Heinlein delivered the James Forrestal Memorial Lecture to the Brigade of Midshipmen at the United States Naval Academy in April 1973. He spent the beginning of his lecture talking about freelance writing and the balance speaking on patriotism. A version appeared in Analog as a 5,800 word guest editorial titled “Channel Markers” in January 1974. Others took an excerpt from the latter portion of the lecture and published it under the title “The Pragmatics of Patriotism” (and it was later included in Expanded Universe.):

Why would anyone elect a career which is unappreciated, overworked, and underpaid? It can’t be just to wear a pretty uniform. There has to be a better reason.

As one drives through the bushveldt of East Africa it is easy to spot herds of baboons grazing on the ground. But not by looking at the ground. Instead you look up and spot the lookout, an adult male posted on a limb of a tree where he has a clear view all around him – which is why you can spot him; he has to be where he can see a leopard in time to give the alarm. On the ground a leopard can catch a baboon… but if a baboon is warned in time to reach the trees, he can out-climb a leopard. The lookout is a young male assigned to that duty and there he will stay, until the bull of the herd sends up another male to relieve him. Keep your eye on that baboon; we’ll be back to him.

Today, in the United States, it is popular among self-styled ‘intellectuals’ to sneer at patriotism. They seem to think that it is axiomatic that any civilized man is a pacifist, and they treat the military profession with contempt. ‘Warmongers’ – ‘Imperialists’ – ‘Hired killers in uniform’ – you have all heard such sneers and you will hear them again. One of their favorite quotations is: ‘Patriotism is the last refuge of a scoundrel.’

Reading this after so many years, I had a personal thought that I wish I could have been as effective as that baboon in the tree when I was calling out problems with recent Hugo rules changes. Instead, it seems to me the Worldcon was a picnic for leopards.

[Via Chaos Manor.]

Is Stranger a Novel
Everyone Should Read?

Awhile ago when The Guardian was serializing its choices for the 1000 novels everyone must read and had just announced its sf/f picks I spent some time trying to psyche out why Stranger in a Strange Land was on their list.

As a teen in the Sixties I thought it was quite titillating and socially adventurous, and related to its reception by members of a generation that thought it endorsed their rebellion, while managing to resist its siren calls to join group marriages, You-are-God religions or even the Libertarian Party.

Then in 2008 I read the uncut edition of Stranger. So when The Guardian issued its list, I had fresh memories of feeling it was a novel that time had definitely passed by.
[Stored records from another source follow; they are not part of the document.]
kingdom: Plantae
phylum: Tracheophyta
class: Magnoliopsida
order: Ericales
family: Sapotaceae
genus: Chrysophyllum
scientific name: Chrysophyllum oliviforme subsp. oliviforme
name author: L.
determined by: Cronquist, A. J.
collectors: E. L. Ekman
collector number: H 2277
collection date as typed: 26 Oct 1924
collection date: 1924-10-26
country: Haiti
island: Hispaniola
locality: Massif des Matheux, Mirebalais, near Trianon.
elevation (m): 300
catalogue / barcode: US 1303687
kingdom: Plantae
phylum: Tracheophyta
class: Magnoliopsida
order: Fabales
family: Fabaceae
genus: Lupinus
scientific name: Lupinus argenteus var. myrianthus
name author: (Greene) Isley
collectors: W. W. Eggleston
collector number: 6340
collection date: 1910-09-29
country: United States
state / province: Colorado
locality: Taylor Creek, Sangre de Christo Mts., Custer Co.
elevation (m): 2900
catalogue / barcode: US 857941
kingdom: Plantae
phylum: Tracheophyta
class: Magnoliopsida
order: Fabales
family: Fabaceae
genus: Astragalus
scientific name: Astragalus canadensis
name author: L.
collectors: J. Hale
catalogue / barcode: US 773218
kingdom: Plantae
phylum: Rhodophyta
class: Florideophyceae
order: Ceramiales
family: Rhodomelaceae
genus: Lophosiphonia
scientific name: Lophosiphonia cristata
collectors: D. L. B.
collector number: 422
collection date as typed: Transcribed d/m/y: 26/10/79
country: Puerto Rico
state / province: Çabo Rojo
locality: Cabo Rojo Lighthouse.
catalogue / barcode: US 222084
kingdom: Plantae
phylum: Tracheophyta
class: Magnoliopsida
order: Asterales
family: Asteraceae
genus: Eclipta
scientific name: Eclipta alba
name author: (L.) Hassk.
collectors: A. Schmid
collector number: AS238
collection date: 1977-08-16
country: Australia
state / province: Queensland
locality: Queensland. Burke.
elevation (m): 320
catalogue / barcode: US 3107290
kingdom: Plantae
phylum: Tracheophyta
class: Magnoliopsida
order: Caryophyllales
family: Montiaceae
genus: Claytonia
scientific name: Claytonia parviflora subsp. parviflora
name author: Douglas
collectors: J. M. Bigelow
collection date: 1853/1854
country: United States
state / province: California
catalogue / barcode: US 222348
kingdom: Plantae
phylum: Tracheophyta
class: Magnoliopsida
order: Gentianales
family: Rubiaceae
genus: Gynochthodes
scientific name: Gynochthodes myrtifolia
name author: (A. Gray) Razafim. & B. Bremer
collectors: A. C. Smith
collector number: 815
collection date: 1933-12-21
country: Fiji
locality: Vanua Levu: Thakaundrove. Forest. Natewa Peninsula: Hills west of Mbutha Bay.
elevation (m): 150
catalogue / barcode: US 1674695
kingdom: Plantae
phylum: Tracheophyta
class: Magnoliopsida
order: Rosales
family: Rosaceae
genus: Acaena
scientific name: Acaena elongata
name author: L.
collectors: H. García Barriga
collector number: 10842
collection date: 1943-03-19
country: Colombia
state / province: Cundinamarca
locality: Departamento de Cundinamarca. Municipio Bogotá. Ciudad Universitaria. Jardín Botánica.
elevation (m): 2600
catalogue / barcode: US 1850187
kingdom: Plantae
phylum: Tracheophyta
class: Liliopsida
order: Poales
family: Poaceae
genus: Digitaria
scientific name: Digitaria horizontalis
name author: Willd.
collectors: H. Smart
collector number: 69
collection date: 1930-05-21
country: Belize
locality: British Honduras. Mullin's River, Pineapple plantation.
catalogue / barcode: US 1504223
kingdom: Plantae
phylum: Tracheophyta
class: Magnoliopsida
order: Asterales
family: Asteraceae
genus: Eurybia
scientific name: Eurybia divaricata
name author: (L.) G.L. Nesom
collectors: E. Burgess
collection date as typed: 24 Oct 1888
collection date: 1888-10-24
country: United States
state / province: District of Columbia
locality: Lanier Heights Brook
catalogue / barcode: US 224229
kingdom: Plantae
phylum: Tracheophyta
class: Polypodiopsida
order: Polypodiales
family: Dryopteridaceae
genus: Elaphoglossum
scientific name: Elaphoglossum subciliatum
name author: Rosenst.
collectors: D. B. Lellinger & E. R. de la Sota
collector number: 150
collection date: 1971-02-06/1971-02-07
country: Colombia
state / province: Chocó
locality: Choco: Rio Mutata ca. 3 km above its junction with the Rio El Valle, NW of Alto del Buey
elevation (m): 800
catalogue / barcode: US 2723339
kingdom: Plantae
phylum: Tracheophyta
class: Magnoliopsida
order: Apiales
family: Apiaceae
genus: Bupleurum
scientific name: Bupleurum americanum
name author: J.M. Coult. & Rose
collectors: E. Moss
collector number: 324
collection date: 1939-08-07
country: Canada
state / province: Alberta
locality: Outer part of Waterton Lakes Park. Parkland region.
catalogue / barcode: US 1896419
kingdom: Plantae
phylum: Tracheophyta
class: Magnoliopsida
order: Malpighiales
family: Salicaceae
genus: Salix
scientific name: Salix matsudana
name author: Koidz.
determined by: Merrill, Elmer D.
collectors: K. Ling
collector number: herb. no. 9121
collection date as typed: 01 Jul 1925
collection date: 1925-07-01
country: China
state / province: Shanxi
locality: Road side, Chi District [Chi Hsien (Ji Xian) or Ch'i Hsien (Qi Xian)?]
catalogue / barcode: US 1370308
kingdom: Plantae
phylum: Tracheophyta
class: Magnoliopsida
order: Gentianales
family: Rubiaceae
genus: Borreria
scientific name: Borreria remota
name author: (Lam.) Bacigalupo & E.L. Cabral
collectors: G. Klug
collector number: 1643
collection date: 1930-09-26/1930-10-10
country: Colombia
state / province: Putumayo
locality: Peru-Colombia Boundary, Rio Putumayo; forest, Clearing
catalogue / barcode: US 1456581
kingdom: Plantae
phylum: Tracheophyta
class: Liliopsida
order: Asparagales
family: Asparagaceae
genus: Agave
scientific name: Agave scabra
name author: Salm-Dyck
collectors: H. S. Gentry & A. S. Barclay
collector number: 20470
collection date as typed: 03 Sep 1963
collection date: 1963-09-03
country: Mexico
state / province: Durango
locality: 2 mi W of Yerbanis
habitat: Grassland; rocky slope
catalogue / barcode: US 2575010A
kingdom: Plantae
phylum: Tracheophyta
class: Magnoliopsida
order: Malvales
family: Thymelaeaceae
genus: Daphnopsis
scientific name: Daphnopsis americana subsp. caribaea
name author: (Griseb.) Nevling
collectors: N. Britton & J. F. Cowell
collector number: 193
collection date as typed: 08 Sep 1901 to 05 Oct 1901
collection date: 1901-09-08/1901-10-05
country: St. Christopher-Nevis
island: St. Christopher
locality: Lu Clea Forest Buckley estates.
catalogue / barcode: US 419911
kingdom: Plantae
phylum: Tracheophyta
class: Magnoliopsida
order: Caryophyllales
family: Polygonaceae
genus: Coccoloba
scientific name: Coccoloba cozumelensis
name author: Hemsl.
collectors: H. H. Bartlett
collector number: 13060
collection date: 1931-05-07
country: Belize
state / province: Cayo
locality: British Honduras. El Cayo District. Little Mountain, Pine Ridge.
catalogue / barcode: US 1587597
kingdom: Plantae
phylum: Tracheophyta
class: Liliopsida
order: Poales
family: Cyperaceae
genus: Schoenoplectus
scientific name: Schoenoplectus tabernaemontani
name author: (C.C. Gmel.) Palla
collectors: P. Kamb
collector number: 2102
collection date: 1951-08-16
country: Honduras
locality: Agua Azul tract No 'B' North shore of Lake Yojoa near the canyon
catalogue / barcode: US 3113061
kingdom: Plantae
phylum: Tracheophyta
I thought Starship Troopers would have been a better pick for The Guardian’s list because it’s still a lightning rod of controversy. Why wasn’t it one of the choices when they assembled the list? Unfortunately, the explanation of what they were trying to accomplish with the list, Choosing 1000 Novels Before You Die clarified nothing:

Rather than dividing up our series alphabetically or by decade, we invented our own seven genre categories, each of which highlights a different aspect of the novel….

A bold and vivid imagination marked out the titles in Science Fiction and Fantasy, including classics such as Do Androids Dream of Electric Sheep, The Lord of the Rings and Frankenstein.

Stranger belongs on any list of novels chosen for their historic impact on the science fiction genre, or novels with wide influence over American popular culture. The Guardian, however, wasn’t lecturing about genre or cultural history, it was singling out works of “bold and vivid imagination.” Successful choices depended not only on the writer’s imagination, the writer’s ideas also must have retained their power to impress a current audience with their boldness. Stranger’s problem on that score is that its sexual and religious messages played out in the boomer generation, were assimilated or not, and the world reforged some into quite different issues, or made them irrelevant (one minor example, think in 2009 how different the attitude toward tattoos is than in 1959.)